Sixteen days after the explosion at the Sago mine outside of Buckhannon, W.V. and federal investigators have still not been able to gain access to the mine. The Mine Safety and Health Administration (MSHA) says the company is still pumping water out of the mine, and it could be another three to four days before investigators get inside. Once they do enter the mine, they will look for evidence into what caused the explosion that killed 12 miners and nearly killed Randal McCloy.
McCloy has been upgraded to serious condition at West Virginia University Hospital, where doctors say there are signs he is starting to come out of his coma. Today, Dr. Julian Bailes said to his knowledge, no one else has ever survived such a lengthy exposure to carbon monoxide. He may have avoided brain damage, but doctors won't be sure until he awakens more fully.

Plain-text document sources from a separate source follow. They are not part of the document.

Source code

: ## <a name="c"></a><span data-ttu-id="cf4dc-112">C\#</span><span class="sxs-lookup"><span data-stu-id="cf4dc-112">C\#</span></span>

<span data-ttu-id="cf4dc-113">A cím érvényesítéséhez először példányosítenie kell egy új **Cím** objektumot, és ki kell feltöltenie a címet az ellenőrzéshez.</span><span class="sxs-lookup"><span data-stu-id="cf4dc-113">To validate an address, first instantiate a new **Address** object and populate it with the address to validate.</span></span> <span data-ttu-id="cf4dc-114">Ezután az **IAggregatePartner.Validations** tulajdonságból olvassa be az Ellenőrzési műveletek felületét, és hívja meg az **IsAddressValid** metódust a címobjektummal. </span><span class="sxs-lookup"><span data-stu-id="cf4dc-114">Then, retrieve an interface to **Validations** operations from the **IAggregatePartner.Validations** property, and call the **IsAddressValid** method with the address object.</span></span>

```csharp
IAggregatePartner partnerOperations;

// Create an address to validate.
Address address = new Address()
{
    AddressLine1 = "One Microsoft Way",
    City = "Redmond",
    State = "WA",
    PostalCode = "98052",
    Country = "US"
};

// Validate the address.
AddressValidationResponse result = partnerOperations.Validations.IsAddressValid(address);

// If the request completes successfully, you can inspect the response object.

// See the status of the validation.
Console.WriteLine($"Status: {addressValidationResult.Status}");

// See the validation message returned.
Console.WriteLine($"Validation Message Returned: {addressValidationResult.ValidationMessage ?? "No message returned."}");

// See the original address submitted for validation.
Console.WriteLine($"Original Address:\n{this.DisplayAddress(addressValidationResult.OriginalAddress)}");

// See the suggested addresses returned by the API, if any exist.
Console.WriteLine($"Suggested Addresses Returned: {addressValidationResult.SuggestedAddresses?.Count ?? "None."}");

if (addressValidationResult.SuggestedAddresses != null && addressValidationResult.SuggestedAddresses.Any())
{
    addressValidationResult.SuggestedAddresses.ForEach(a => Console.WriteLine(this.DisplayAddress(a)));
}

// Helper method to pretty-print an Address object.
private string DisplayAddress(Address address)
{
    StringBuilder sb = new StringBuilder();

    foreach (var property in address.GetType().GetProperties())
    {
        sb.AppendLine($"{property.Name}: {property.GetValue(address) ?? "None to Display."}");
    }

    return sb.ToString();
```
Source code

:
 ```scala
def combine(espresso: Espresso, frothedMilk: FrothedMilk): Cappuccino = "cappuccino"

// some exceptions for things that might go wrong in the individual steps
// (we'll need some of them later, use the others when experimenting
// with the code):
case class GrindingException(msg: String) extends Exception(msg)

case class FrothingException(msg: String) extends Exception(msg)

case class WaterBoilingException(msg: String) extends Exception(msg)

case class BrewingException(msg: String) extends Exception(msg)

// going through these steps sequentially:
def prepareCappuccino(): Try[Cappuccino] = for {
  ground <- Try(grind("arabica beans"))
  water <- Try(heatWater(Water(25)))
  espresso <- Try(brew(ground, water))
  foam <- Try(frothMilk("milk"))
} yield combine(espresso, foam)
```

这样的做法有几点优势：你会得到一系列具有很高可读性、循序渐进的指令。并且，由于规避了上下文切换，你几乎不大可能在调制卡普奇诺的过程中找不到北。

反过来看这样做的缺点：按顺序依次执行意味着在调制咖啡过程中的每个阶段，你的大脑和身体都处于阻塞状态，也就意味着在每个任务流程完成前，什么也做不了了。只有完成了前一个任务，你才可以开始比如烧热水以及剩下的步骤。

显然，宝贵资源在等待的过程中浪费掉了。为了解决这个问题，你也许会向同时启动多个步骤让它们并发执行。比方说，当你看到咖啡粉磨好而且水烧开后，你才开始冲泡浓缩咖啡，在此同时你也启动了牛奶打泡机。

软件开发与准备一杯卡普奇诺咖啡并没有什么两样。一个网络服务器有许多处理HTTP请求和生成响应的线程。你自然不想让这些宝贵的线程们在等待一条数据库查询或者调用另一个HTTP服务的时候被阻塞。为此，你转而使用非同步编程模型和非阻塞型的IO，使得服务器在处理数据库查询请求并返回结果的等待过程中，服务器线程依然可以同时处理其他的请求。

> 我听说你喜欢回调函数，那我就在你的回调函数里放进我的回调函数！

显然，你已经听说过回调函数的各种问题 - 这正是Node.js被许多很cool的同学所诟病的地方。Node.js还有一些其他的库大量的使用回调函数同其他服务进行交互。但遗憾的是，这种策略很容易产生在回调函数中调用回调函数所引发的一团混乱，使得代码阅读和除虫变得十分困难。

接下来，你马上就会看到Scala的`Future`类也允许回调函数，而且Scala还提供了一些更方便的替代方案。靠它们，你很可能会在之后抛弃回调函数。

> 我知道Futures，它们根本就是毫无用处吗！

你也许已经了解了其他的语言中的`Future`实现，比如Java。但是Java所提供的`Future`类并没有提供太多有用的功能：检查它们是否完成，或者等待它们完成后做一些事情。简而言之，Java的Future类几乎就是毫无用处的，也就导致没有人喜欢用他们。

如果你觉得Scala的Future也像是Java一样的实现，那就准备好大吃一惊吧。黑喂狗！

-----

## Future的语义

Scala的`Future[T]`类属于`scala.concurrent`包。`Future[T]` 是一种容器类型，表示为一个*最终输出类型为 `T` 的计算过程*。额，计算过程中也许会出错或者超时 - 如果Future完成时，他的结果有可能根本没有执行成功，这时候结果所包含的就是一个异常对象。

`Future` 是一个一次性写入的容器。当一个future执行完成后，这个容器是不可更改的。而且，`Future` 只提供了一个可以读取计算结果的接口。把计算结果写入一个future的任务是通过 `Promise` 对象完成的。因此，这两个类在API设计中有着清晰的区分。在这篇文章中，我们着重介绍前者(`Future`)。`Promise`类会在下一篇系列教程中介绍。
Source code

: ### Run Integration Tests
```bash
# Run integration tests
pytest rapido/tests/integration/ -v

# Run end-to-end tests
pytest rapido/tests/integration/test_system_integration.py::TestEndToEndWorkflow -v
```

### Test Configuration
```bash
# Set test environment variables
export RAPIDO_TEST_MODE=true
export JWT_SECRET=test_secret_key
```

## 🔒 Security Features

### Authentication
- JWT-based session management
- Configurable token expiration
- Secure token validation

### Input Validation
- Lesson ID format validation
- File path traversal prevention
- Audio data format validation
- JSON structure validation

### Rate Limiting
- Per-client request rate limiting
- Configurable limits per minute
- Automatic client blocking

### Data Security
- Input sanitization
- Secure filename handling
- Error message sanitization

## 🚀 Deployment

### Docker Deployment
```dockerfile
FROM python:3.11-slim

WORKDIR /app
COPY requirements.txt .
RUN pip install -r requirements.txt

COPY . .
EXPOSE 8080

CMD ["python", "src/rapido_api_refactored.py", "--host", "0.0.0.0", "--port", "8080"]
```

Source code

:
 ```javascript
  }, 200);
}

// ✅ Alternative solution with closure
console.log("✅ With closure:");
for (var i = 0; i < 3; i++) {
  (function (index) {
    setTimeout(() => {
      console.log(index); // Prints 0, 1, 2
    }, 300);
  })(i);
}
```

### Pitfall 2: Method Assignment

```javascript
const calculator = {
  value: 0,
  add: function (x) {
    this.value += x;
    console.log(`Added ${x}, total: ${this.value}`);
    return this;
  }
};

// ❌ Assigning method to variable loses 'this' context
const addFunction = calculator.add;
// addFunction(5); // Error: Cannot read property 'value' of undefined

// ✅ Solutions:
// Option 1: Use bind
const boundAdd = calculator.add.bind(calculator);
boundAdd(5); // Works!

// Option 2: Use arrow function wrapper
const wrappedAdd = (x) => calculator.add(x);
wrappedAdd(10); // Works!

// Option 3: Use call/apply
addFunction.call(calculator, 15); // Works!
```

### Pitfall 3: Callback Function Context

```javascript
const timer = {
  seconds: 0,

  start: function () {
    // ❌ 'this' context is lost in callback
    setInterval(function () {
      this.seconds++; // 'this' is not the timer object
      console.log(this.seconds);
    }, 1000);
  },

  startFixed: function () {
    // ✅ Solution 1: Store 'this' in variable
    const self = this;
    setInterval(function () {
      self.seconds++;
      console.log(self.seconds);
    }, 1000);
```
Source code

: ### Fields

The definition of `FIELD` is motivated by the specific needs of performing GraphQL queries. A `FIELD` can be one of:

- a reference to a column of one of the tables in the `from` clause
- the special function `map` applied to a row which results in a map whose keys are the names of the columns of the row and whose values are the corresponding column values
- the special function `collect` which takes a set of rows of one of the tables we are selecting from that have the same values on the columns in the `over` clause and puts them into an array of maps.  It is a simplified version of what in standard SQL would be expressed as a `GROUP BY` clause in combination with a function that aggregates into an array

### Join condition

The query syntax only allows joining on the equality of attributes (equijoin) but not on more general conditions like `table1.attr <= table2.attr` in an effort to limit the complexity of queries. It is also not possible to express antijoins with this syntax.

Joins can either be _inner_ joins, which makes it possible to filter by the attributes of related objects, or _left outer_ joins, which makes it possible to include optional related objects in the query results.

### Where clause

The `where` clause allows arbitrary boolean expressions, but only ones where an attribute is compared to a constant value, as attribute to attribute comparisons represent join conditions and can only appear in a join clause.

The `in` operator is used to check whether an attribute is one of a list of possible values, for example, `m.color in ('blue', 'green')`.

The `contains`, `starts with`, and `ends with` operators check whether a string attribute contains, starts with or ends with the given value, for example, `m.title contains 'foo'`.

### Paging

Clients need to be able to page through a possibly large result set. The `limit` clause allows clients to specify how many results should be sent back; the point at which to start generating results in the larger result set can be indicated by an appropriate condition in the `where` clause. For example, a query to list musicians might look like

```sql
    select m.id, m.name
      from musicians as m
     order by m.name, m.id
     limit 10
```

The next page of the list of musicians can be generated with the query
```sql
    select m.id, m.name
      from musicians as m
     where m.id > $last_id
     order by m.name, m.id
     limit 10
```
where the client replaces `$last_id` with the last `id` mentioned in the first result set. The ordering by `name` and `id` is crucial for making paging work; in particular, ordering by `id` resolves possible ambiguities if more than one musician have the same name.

The question many people have is whether McCloy was able to find fresh air that allowed him to live longer than his co-workers. Family members have suggested the other miners may have given McCloy their oxygen, since he was the youngest of them all with two small children. We may not know the truth unless McCloy himself fully awakens and tells us what the miners went through more than two miles into the Sago mine.
Also today, the head of MSHA announced he is appointing an MSHA veteran to head an internal investigation into how MSHA performed during and after the disaster. George Fesak will look at how quickly the feds responded to the mine disaster.
The president and CEO of International Coal Group, Ben Hatfield, told NBC News last week that the first calls to MSHA resulted in voicemails and home phones went unanswered. The accident happened at 6:31 a.m. on Monday, Jan. 2, a federal holiday. Rescue teams did not enter the mine until 11 hours later - though federal, state, and company officials have all said the teams could not rush to enter the mine given the poisonous levels of gasses.